Accurate traffic forecasting at intersections governed by intelligent traffic signals is critical for the advancement of an effective intelligent traffic signal control system. However, due to the irregular traffic time series produced by intelligent intersections, the traffic forecasting task becomes much more intractable and imposes three major new challenges: 1) asynchronous spatial dependency, 2) irregular temporal dependency among traffic data, and 3) variable-length sequence to be predicted, which severely impede the performance of current traffic forecasting methods.

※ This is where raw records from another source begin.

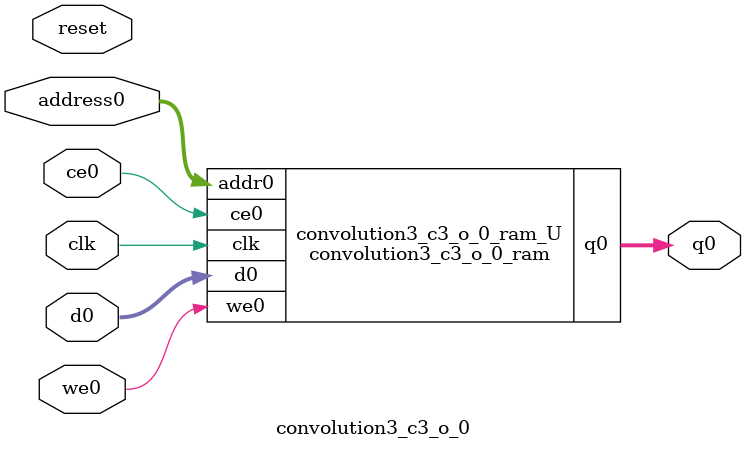
<source format=v>

`timescale 1 ns / 1 ps
module convolution3_c3_o_0_ram (addr0, ce0, d0, we0, q0,  clk);

parameter DWIDTH = 32;
parameter AWIDTH = 7;
parameter MEM_SIZE = 80;

input[AWIDTH-1:0] addr0;
input ce0;
input[DWIDTH-1:0] d0;
input we0;
output reg[DWIDTH-1:0] q0;
input clk;

(* ram_style = "block" *)reg [DWIDTH-1:0] ram[0:MEM_SIZE-1];




always @(posedge clk)  
begin 
    if (ce0) 
    begin
        if (we0) 
        begin 
            ram[addr0] <= d0; 
            q0 <= d0;
        end 
        else 
            q0 <= ram[addr0];
    end
end


endmodule


`timescale 1 ns / 1 ps
module convolution3_c3_o_0(
    reset,
    clk,
    address0,
    ce0,
    we0,
    d0,
    q0);

parameter DataWidth = 32'd32;
parameter AddressRange = 32'd80;
parameter AddressWidth = 32'd7;
input reset;
input clk;
input[AddressWidth - 1:0] address0;
input ce0;
input we0;
input[DataWidth - 1:0] d0;
output[DataWidth - 1:0] q0;



convolution3_c3_o_0_ram convolution3_c3_o_0_ram_U(
    .clk( clk ),
    .addr0( address0 ),
    .ce0( ce0 ),
    .d0( d0 ),
    .we0( we0 ),
    .q0( q0 ));

endmodule


</source>
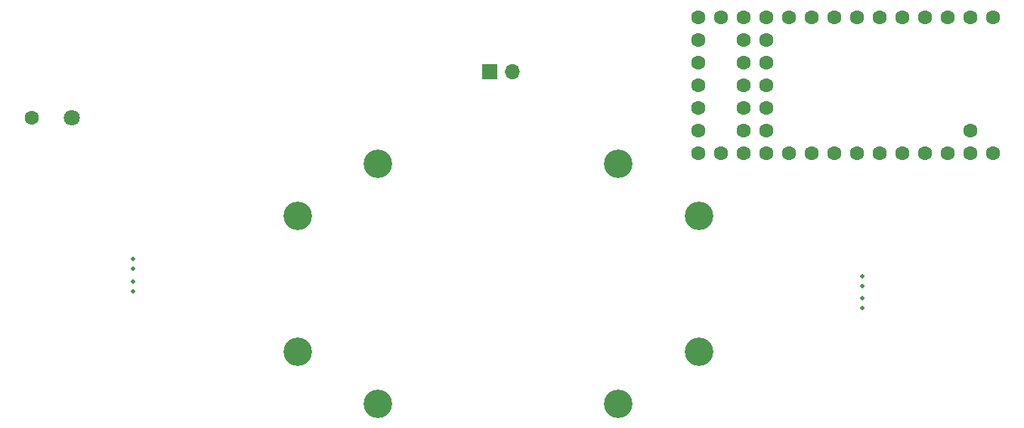
<source format=gbr>
%TF.GenerationSoftware,KiCad,Pcbnew,7.0.9*%
%TF.CreationDate,2023-12-11T14:06:04-05:00*%
%TF.ProjectId,pixel_char_fall2023,70697865-6c5f-4636-9861-725f66616c6c,rev?*%
%TF.SameCoordinates,Original*%
%TF.FileFunction,Soldermask,Bot*%
%TF.FilePolarity,Negative*%
%FSLAX46Y46*%
G04 Gerber Fmt 4.6, Leading zero omitted, Abs format (unit mm)*
G04 Created by KiCad (PCBNEW 7.0.9) date 2023-12-11 14:06:04*
%MOMM*%
%LPD*%
G01*
G04 APERTURE LIST*
%ADD10C,1.600000*%
%ADD11C,1.800000*%
%ADD12C,0.499999*%
%ADD13R,1.700000X1.700000*%
%ADD14O,1.700000X1.700000*%
%ADD15C,3.200000*%
G04 APERTURE END LIST*
D10*
%TO.C,J9*%
X95900000Y-83950000D03*
D11*
X100400000Y-83950000D03*
%TD*%
D12*
%TO.C,U19*%
X107300000Y-99825004D03*
X107300000Y-100925001D03*
%TD*%
D13*
%TO.C,J2*%
X147200000Y-78850000D03*
D14*
X149740000Y-78850000D03*
%TD*%
D15*
%TO.C,H6*%
X170686000Y-94985000D03*
%TD*%
%TO.C,H7*%
X125686000Y-110185000D03*
%TD*%
%TO.C,H2*%
X161609500Y-89135000D03*
%TD*%
D12*
%TO.C,U15*%
X189000000Y-105324996D03*
X189000000Y-104224999D03*
%TD*%
D15*
%TO.C,H1*%
X134709500Y-89135000D03*
%TD*%
D12*
%TO.C,U17*%
X107300000Y-103424996D03*
X107300000Y-102324999D03*
%TD*%
D15*
%TO.C,H5*%
X125686000Y-94985000D03*
%TD*%
%TO.C,H4*%
X161609500Y-116035000D03*
%TD*%
%TO.C,H8*%
X170686000Y-110185000D03*
%TD*%
D10*
%TO.C,U5*%
X203600000Y-72730000D03*
X201060000Y-72730000D03*
X198520000Y-72730000D03*
X195980000Y-72730000D03*
X193440000Y-72730000D03*
X190900000Y-72730000D03*
X188360000Y-72730000D03*
X185820000Y-72730000D03*
X183280000Y-72730000D03*
X180740000Y-72730000D03*
X178200000Y-72730000D03*
X175660000Y-72730000D03*
X173120000Y-72730000D03*
X170580000Y-72730000D03*
X170580000Y-75270000D03*
X170580000Y-77810000D03*
X170580000Y-80350000D03*
X170580000Y-82890000D03*
X170580000Y-85430000D03*
X170580000Y-87970000D03*
X173120000Y-87970000D03*
X175660000Y-87970000D03*
X178200000Y-87970000D03*
X180740000Y-87970000D03*
X183280000Y-87970000D03*
X185820000Y-87970000D03*
X188360000Y-87970000D03*
X190900000Y-87970000D03*
X193440000Y-87970000D03*
X195980000Y-87970000D03*
X198520000Y-87970000D03*
X201060000Y-87970000D03*
X203600000Y-87970000D03*
X201060000Y-85430000D03*
X175660000Y-85430000D03*
X178200000Y-85430000D03*
X175660000Y-82890000D03*
X178200000Y-82890000D03*
X175660000Y-80350000D03*
X178200000Y-80350000D03*
X175660000Y-77810000D03*
X178200000Y-77810000D03*
X175660000Y-75270000D03*
X178200000Y-75270000D03*
%TD*%
D12*
%TO.C,U13*%
X189000000Y-101725004D03*
X189000000Y-102825001D03*
%TD*%
D15*
%TO.C,H3*%
X134709500Y-116035000D03*
%TD*%
M02*

</source>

To this end, we propose an Asynchronous Spatio-tEmporal graph convolutional nEtwoRk (ASeer) to predict the traffic states of the lanes entering intelligent intersections in a future time window. Specifically, by linking lanes via a traffic diffusion graph, we first propose an Asynchronous Graph Diffusion Network to model the asynchronous spatial dependency between the time-misaligned traffic state measurements of lanes. After that, to capture the temporal dependency within irregular traffic state sequence, a learnable personalized time encoding is devised to embed the continuous time for each lane. Then we propose a Transformable Time-aware Convolution Network that learns meta-filters to derive time-aware convolution filters with transformable filter sizes for efficient temporal convolution on the irregular sequence. Furthermore, a Semi-Autoregressive Prediction Network consisting of a state evolution unit and a semiautoregressive predictor is designed to effectively and efficiently predict variable-length traffic state sequences. Extensive experiments on two real-world datasets demonstrate the effectiveness of ASeer in six metrics.